So my brother wanted to play some games with me and I wanted a new game so I decided to finally try SA2 and later we played the battle mode and I ending up winning more times than I should’ve , and when it was time to go to sleep and I had just won he started crying and I felt so bad because I hate seeing him cry but I also didn’t wanna lose as shadow so am I the assshole
It’s a rite of passage when playing with a younger sibling…
NTA for beating your sibling in a video game
NTA but there’s a delicate balance of letting them win and teaching them they can’t always win. Be a tad more gentle next time, at least for the last game, and find games with team mode so you’re not competing against each other.
This. Losing is important in learning emotional regulation. Were working on that with our 5 year old neice when we play games. Competitive drive is great, but you have to learn how to lose or it sucks the fun out of it.
Its also important to let them win every now and again, as theyre still learning, so they want to get better and things we enjoy continue to get passed down.
NTA i let my little brother win once in a game now he beats me in every single thing we play😔 but on a serious note you aren’t the asshole its normal to learn that you cant always win i know you felt bad seeing him cry i feel bad when i see my little siblings cry too but kids just don’t know how to regulate their emotions yet and crying is healthy and normal for his age over something like that im sure that eventually he wont get as upset, but if you want and think it might help maybe explain to him that sometimes we don’t win but thats ok because playing the game is still fun even if you don’t win and you can always try to win next time
You already know you’re the asshole based on how you feel right now.
NTA, I never let my kids win, they have to earn it, but I always compliment them on their successes.
NAH. You’re allowed to play the game and win for yourself and your brother is allowed to feel upset for losing
As his older brother, it’s your duty and right to humiliate him at video games. If you let him win, he’ll think he’s better than you and he’ll become rebellious. Not only did you do the right thing, now you have to beat him at other games too.
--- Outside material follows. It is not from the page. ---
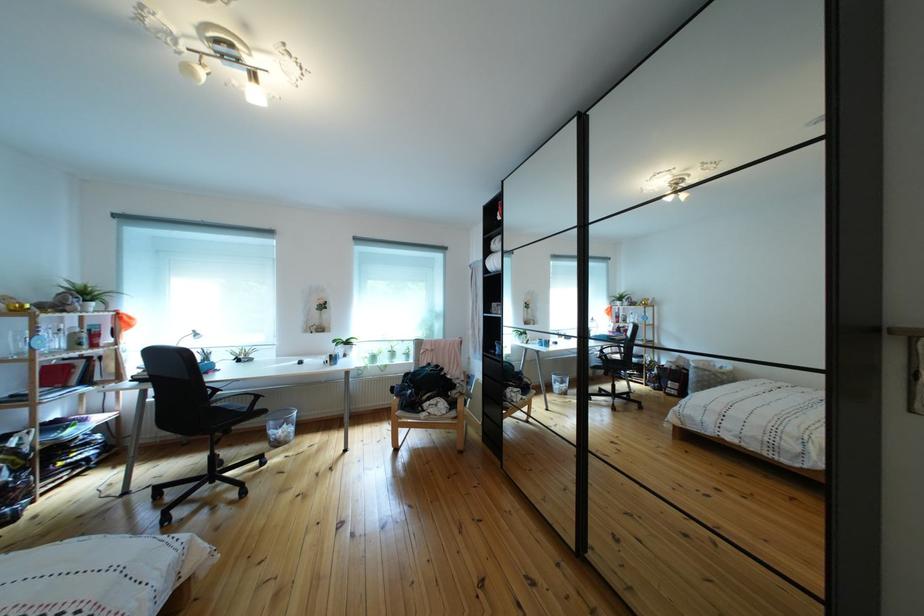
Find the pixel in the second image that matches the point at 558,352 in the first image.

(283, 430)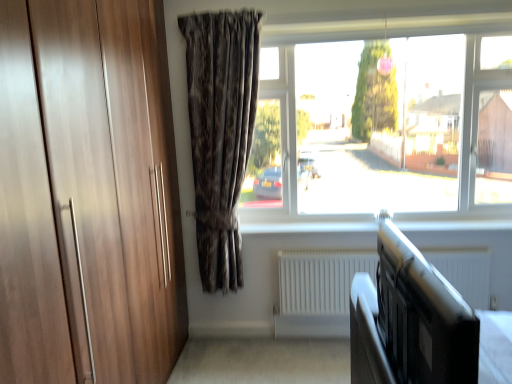
Find the location of a particular element. This screenshot has width=512, height=384. vacant space underneath dark brown textured curtain at center (from a real-world perspective) is located at coordinates pos(229,345).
YTA. You said it yourself, you won more than you should have. He is 5yo. You’ve proved nothing to yourself by beating him enough times to make him cry other than you weren’t being a great older sibling. He just wanted to spend time with you and bond. I would invite him to play again and show him how he can win more, encourage him and let him win the first game and maybe every 2-3 after. Always end on him winning, or games being incredibly close, if you want him to be happy about playing with you more.
NTA
Tell him to Get Good
Never let them win. Make them earn it. The day he actually beats you will be one of the best days of his life.
NTA. You didn’t do anything wrong, it’s perfectly normal to want to win. But your little brother wanted to play a game with you because he likes to spend time with you. So sometimes that means kicking his butt in SA2. And sometimes that means teaching him how to play the game better. Also, while you absolutely don’t have to, letting him win once in a while might be nice for him. Just make sure that head of his doesn’t get too big with his victories. After all, there’ll always be plenty to learn from the expert (you, of course).
NTA I never let my little sister win. Ever. She’s very good at games now. Arguably, better than me, because she plays more. If I hadn’t dominated her for our entire existence, she wouldn’t be so good at them now.